The cross-server Elasticsearch cluster had a critical flaw: at any moment, the Elasticsearch software could move a primary shard—responsible for receiving and validating writes—from the primary node to a replica. If that replica was then taken down for maintenance, a deadly embrace occurred. The replica would wait for Elasticsearch to become healthy before starting up, but Elasticsearch couldn't become healthy until the replica rejoined. This deadlock left the entire search system unusable, forcing administrators to intervene manually. Such scenarios made maintenance windows unpredictable and risky.

5. What attempts did GitHub make to stabilize the Elasticsearch integration?

Over several releases, GitHub engineers implemented numerous safeguards. They added health checks to ensure Elasticsearch was in a valid state before starting other services, and built processes to correct drifting states. The team even attempted to build a "search mirroring" system that would decouple the primary and replica nodes, moving away from the clustered mode. However, database replication is inherently complex, and these efforts faced consistency challenges. Despite incremental improvements, the underlying risk of shard movement remained, prompting a more fundamental redesign.
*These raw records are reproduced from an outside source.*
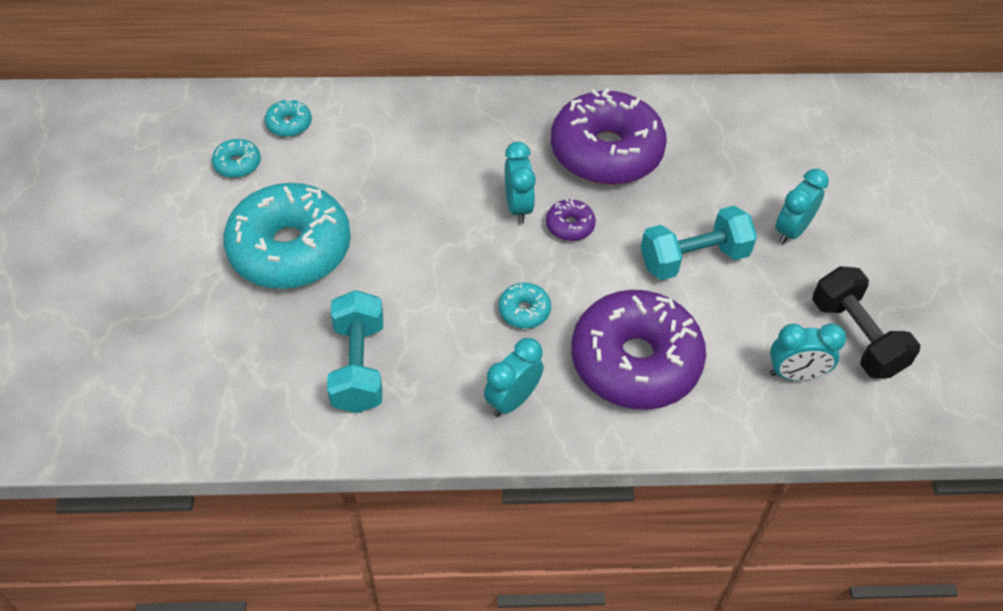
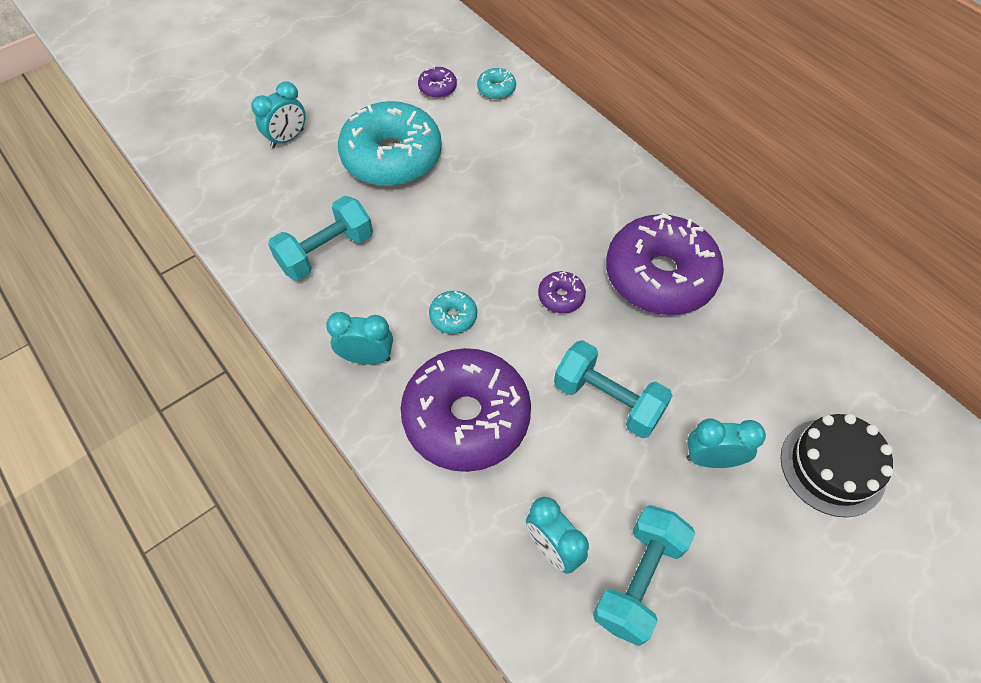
camera: 55 degrees right, 5 degrees up
(237, 164) = (437, 88): turquoise donut -> purple donut
(518, 207) = (548, 254): turquoise clock -> turquoise clock (287, 139)
(846, 170) = (832, 467): none -> black cake
(856, 337) = (638, 580): black dumbbell -> turquoise dumbbell

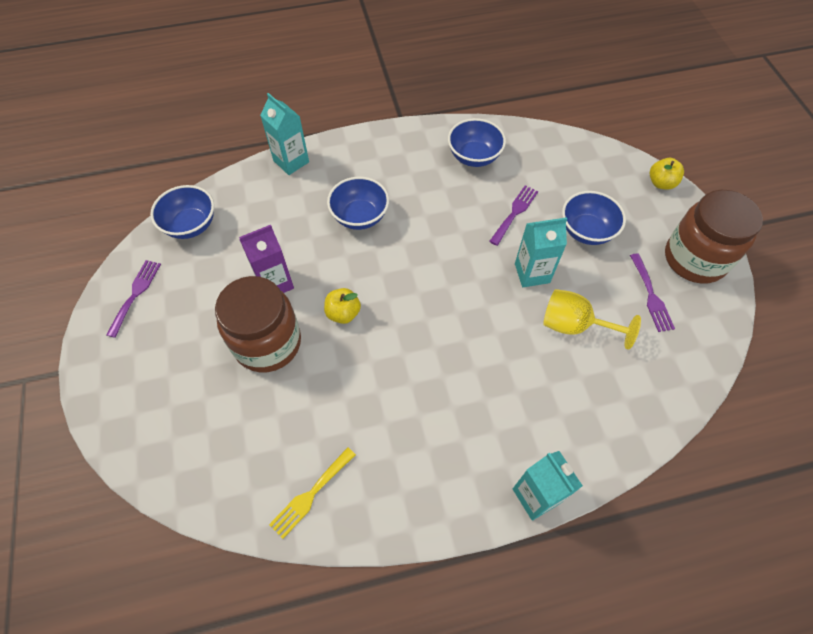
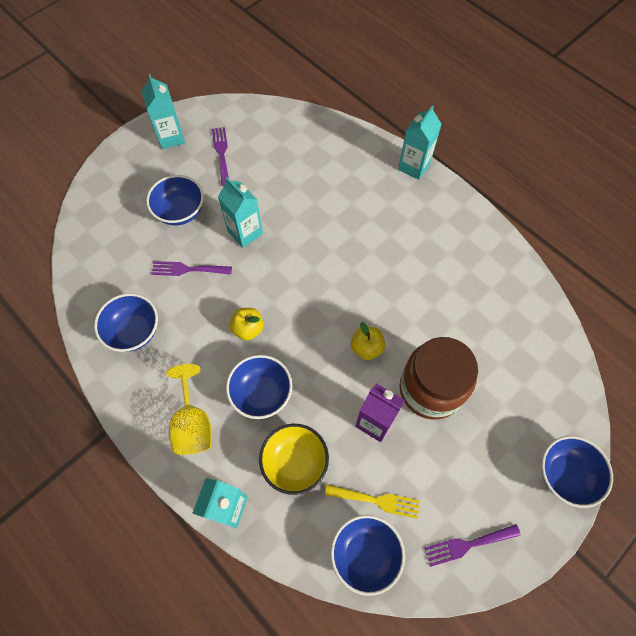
camera: 120 degrees left, 5 degrees up
(111, 406) = (565, 474): none -> blue bowl
(289, 213) = (295, 462): none -> yellow bowl
(311, 495) = (509, 287): yellow fork -> yellow fork (376, 500)
(574, 325) = (276, 189): yellow goblet -> yellow goblet (193, 424)
(651, 296) = (221, 153): purple fork -> purple fork turned 60 degrees counterclockwise
(661, 183) = (98, 178): yellow apple -> yellow apple (248, 329)
(694, 259) = (171, 137): brown jar -> turquoise carton

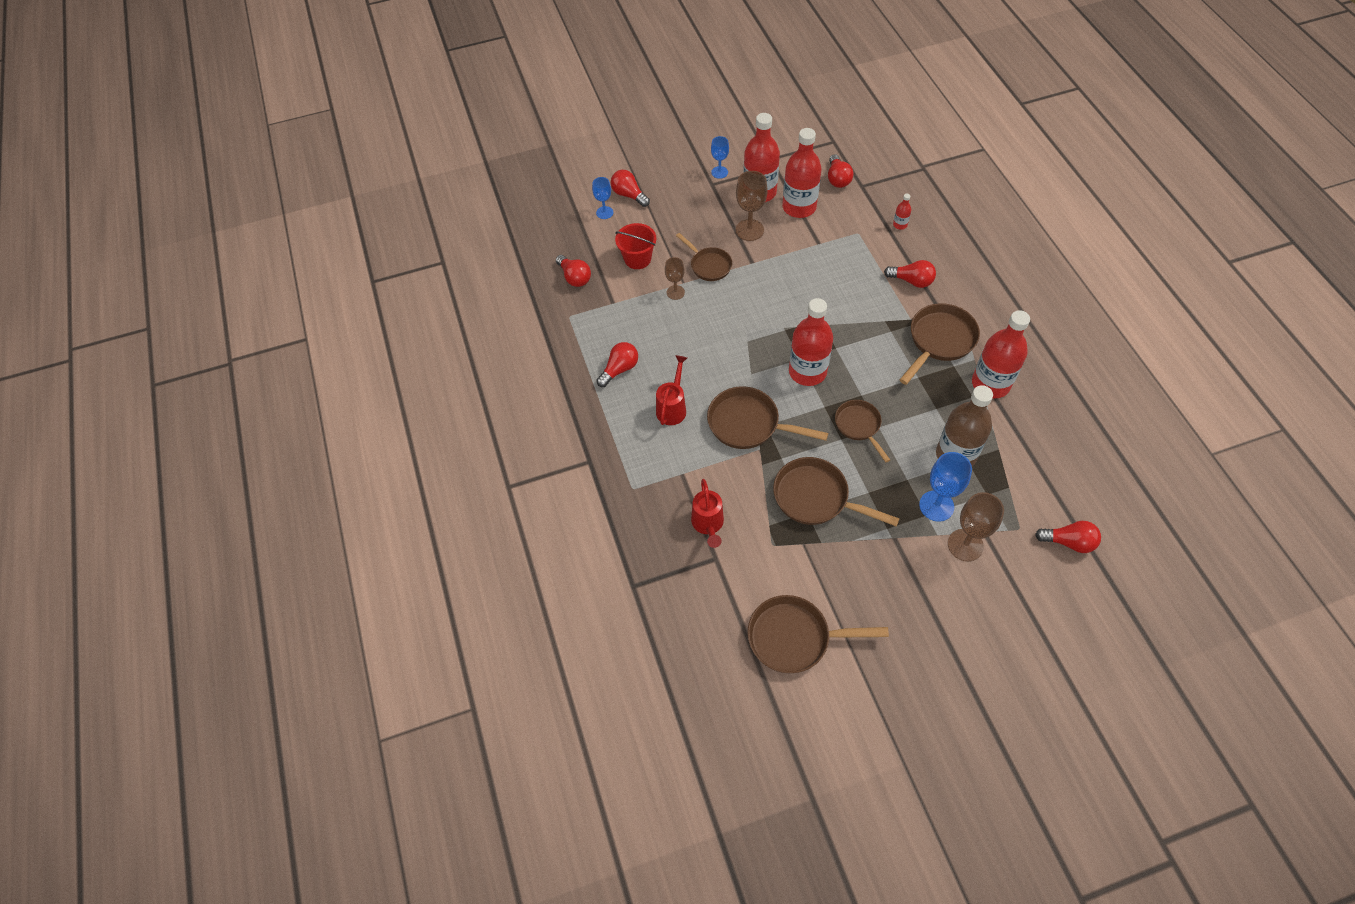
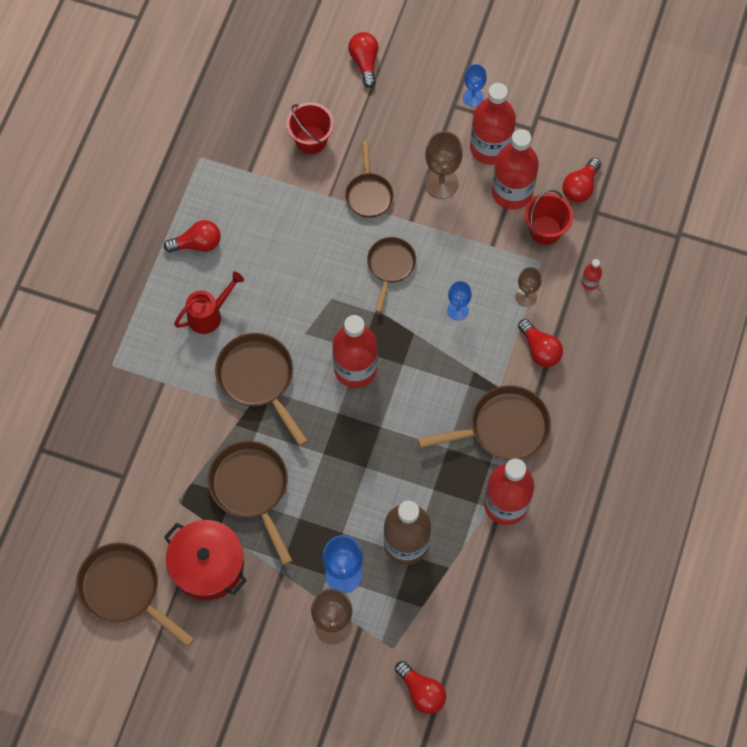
camera: 35 degrees right, 10 degrees up
(574, 277) = (238, 119): red light bulb -> none
(604, 212) = (325, 66): blue goblet -> blue goblet (457, 310)
(675, 292) = (313, 201): brown goblet -> brown goblet (526, 296)
(708, 524) = (143, 443): red watering can -> none
(837, 572) = (207, 565): none -> red pot
(842, 214) = (545, 230): none -> red bucket
(859, 426) = (350, 453): brown pan -> brown pan (390, 266)

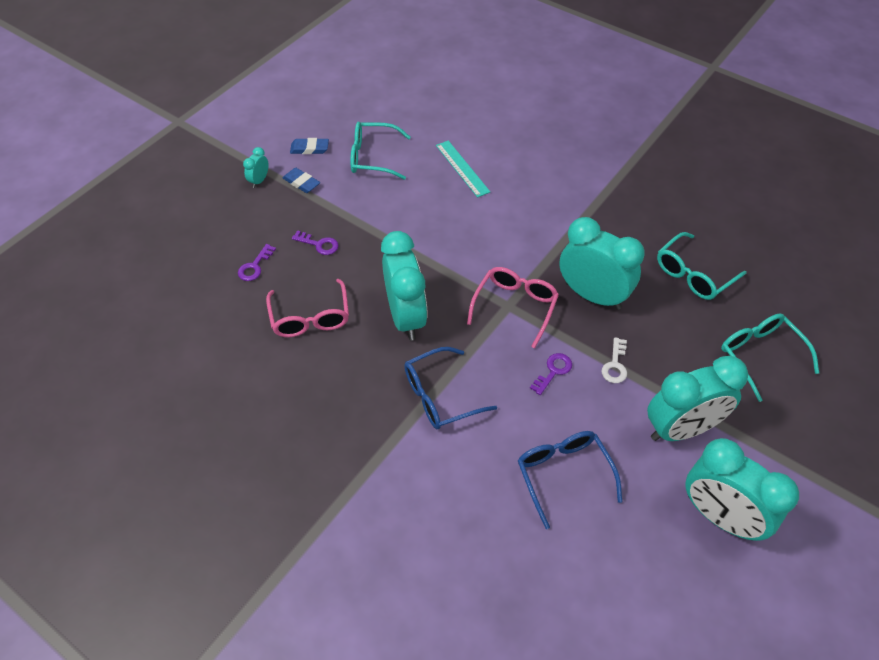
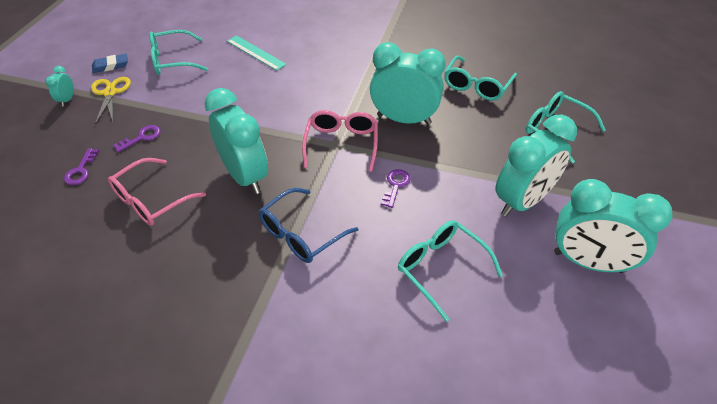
camera: 20 degrees left, 5 degrees down
(301, 182) = (110, 93): blue eraser -> yellow scissors
(310, 318) = (151, 200): pink glasses -> pink glasses turned 75 degrees clockwise
(319, 244) = (142, 137): purple key -> purple key turned 45 degrees counterclockwise
(563, 474) = (441, 268): blue glasses -> turquoise glasses
(615, 365) = (445, 167): white key -> none

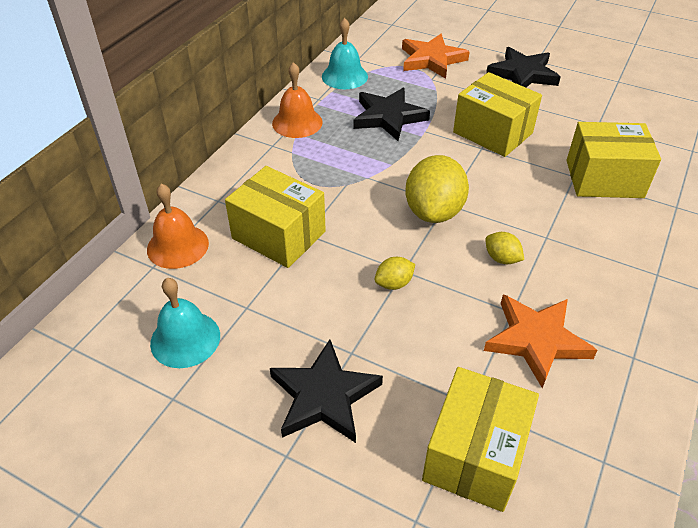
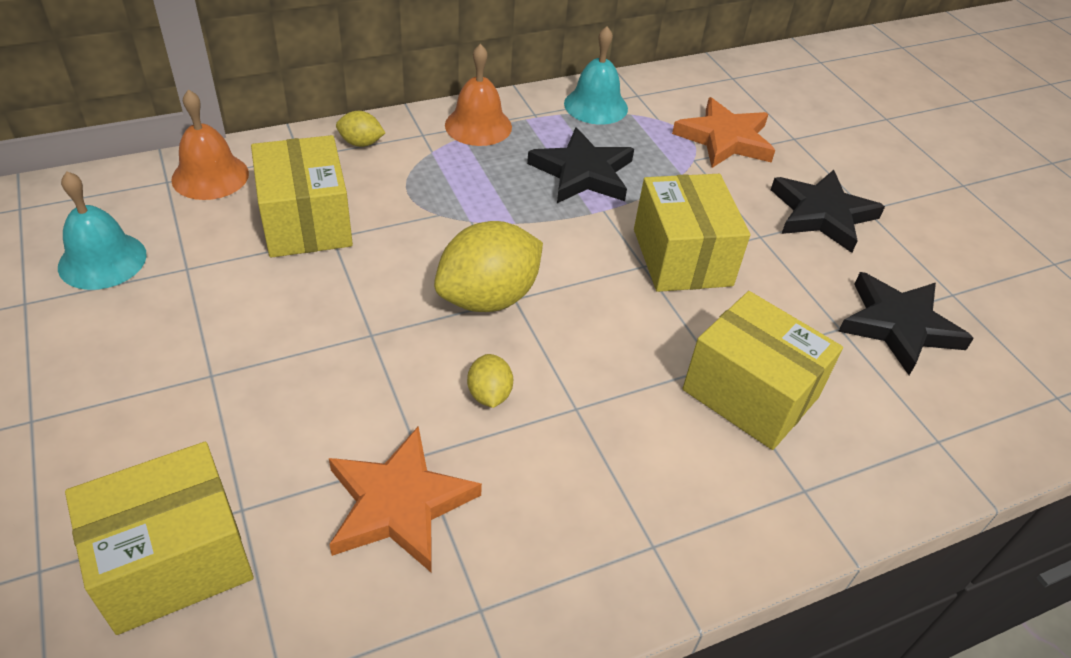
camera: 35 degrees right, 0 degrees up
(324, 396) = (132, 395): black star -> black star (898, 325)
(394, 283) = (343, 340): yellow lemon -> yellow lemon (361, 143)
6. What was the solution for rebuilding the search architecture for high availability?

The solution involved rethinking how Elasticsearch is deployed within the HA configuration. Instead of a single cluster spanning primary and replica nodes, GitHub redesigned the search layer to avoid cross-server shard movement entirely. Each node now runs its own independent Elasticsearch instance, with data synchronization handled at the application layer rather than by Elasticsearch clustering. This eliminates the possibility of a shard being moved to a node that is about to go offline. The new architecture also includes robust failover mechanisms and seamless index replication. As a result, maintenance lockups are a thing of the past, and administrators can perform upgrades with confidence, knowing search will remain available.